To win the game the player must either be the first to collect 20 victory points or kill all the other players before they do. Brutal.
It seems simple enough, but until you play you have no idea. This game is so much more than simply trying to collect points or kill your opponents, it’s about the mind games, the shaky alliances, the ever present struggle of whether or not it is better to be in or out of the city of tokyo. I still think about it, and I still don’t know.
The artstyle of this game is one of its greatest features, very much inspired by Garfield own game Magic – The Gathering, all of the characters, tokens, cards and even the board create an atmosphere that feels like you’re in a cartoon horror/action comic. Even the design of game play emphasises the artstyle; for example when you attack another player, or enter the city and become the king of tokyo it adds to atmosphere and you truly feel all powerful.
I would just like to take a moment to point out that this group had only met each other a week ago, and still at a very new/polite stage of friendship before playing this.

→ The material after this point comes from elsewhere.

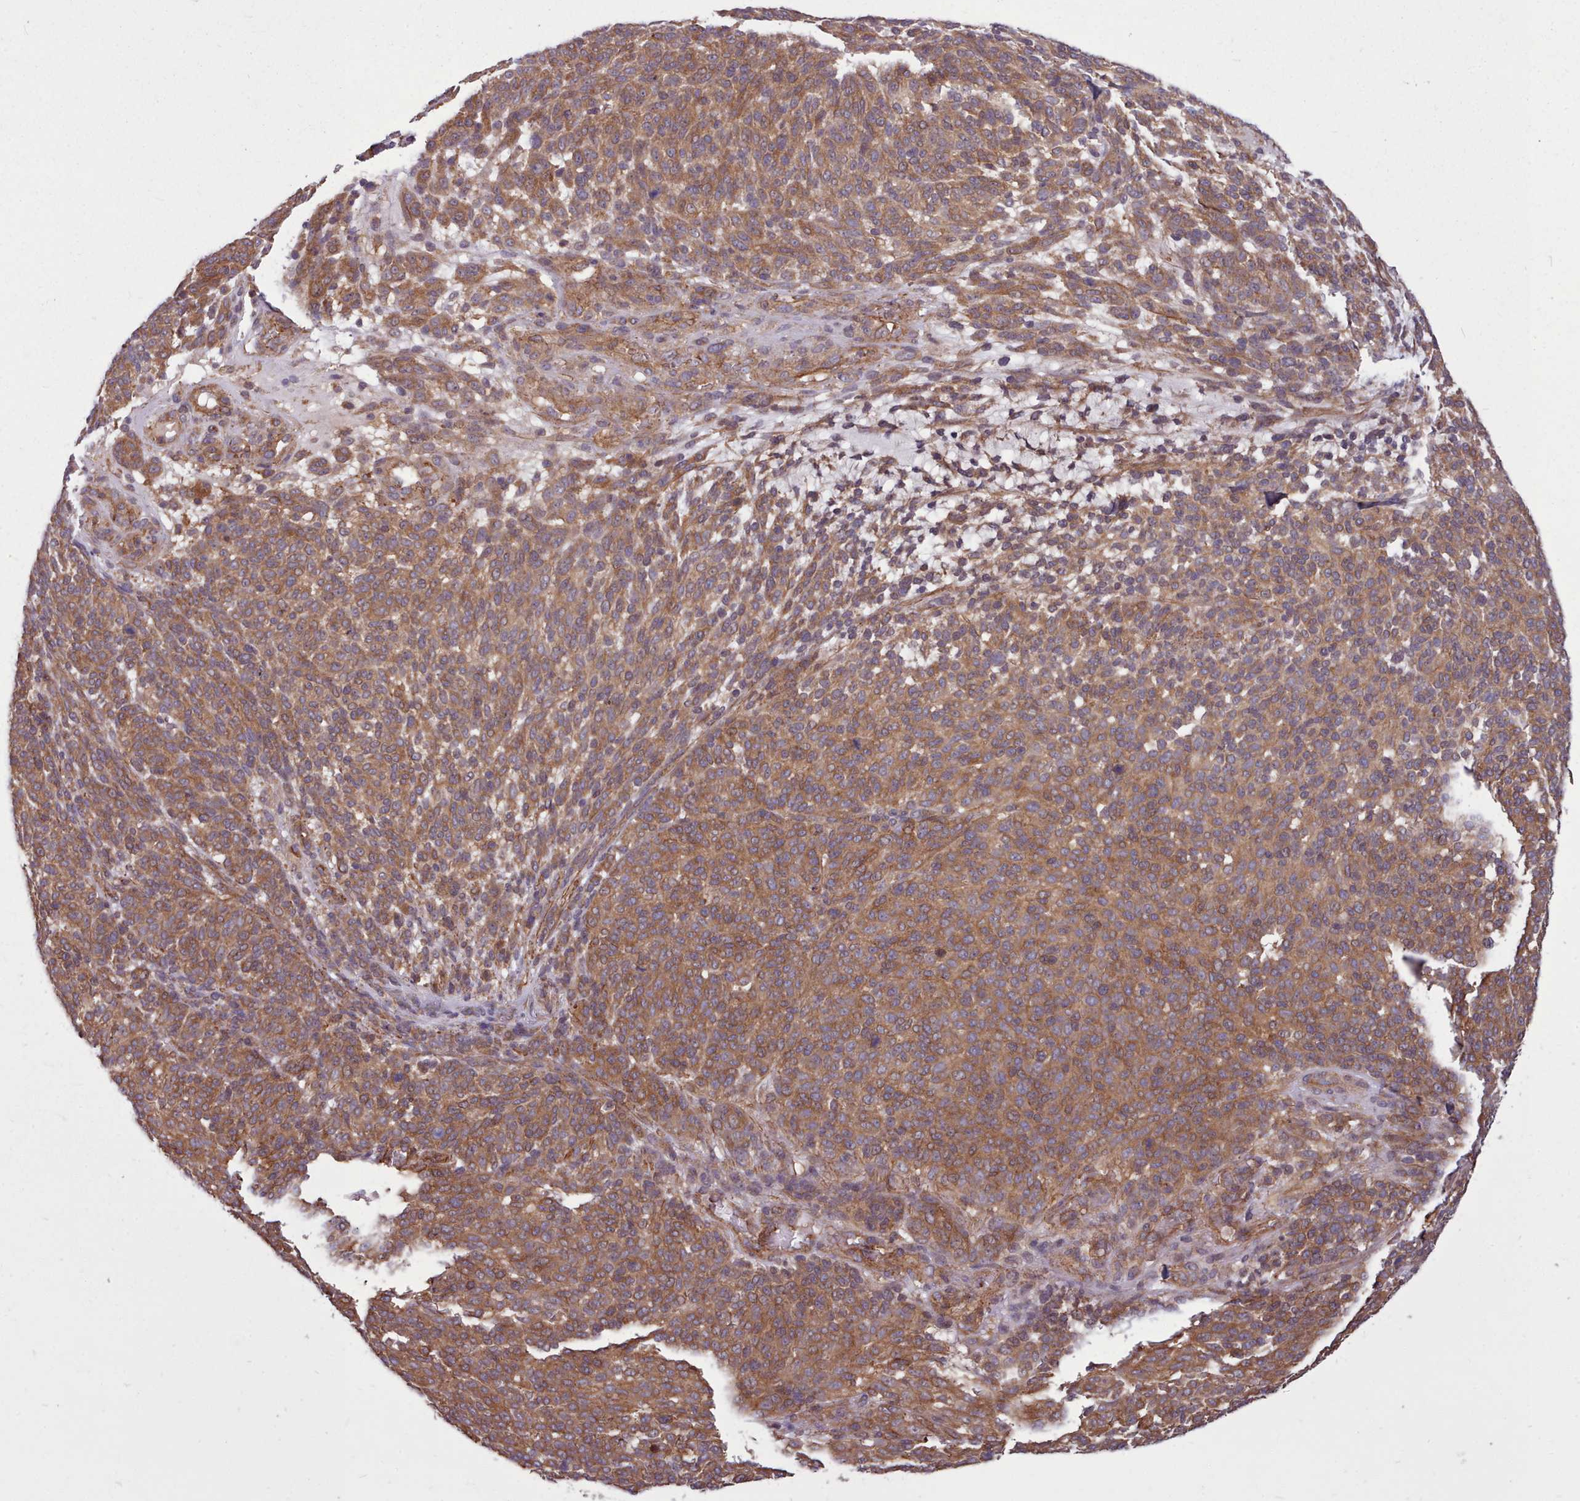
{"staining": {"intensity": "moderate", "quantity": ">75%", "location": "cytoplasmic/membranous"}, "tissue": "melanoma", "cell_type": "Tumor cells", "image_type": "cancer", "snomed": [{"axis": "morphology", "description": "Malignant melanoma, NOS"}, {"axis": "topography", "description": "Skin"}], "caption": "Immunohistochemistry (IHC) photomicrograph of human melanoma stained for a protein (brown), which exhibits medium levels of moderate cytoplasmic/membranous staining in about >75% of tumor cells.", "gene": "STUB1", "patient": {"sex": "male", "age": 49}}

In the beginning everything was quite tame. We started out by simply getting a feel for the game and how it all worked. Each player would roll the 6 dice, keep the ones they wanted and repeated 2 more times in hopes of getting either a combination of numbers to earn victory points, or gaining health/energy/attacks. Having not really worked out tactics, most of us just accumulated health and tried for victory points.
It wasn’t until a couple of attacks deep that I think we realised what we had gotten ourselves into. If you roll a claw you can attack a player, if you are outside the city (board) you have to attack one of the players inside, if you are inside the city then you attack all the players outside. Depending on how many claws you roll is how many attacks you deal out.

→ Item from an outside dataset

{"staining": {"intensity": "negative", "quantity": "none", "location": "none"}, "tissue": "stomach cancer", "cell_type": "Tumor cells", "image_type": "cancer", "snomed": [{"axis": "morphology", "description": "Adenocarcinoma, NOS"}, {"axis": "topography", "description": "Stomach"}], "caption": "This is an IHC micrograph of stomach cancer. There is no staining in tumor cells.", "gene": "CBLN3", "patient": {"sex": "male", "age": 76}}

This is where the game gets political; if you’re trying to win killing everyone you have to be aware that you’re making enemies, and if they roll an attack then chances are they’ll hold a grudge and attack you by default. on the other hand if you try to win by accumulating victory points you can’t peak to early or you have to do it secretly. One player managed to get to 19 points fairly quickly and as soon as we realised we panic attacked and killed her before her next turn. This moment was the turning point of the game.
None of us still didn’t really knew what tactic worked, one player essentially created her own isolated economy of energy and used it to buy ability cards, most of us forgot to collect victory points because we were to busy settling grudges and accumulating health to sustain this endeavour. Yelling, so much yelling.
In the end I managed to win the game by somehow collecting 20 victory points (unintentionally but i’ll claim it) whilst the other players believed I was trying to kill everyone to win (I was).
For what we thought was a slow game turned very fast paced and suspense-filled. Yahtzee, who’d have thought?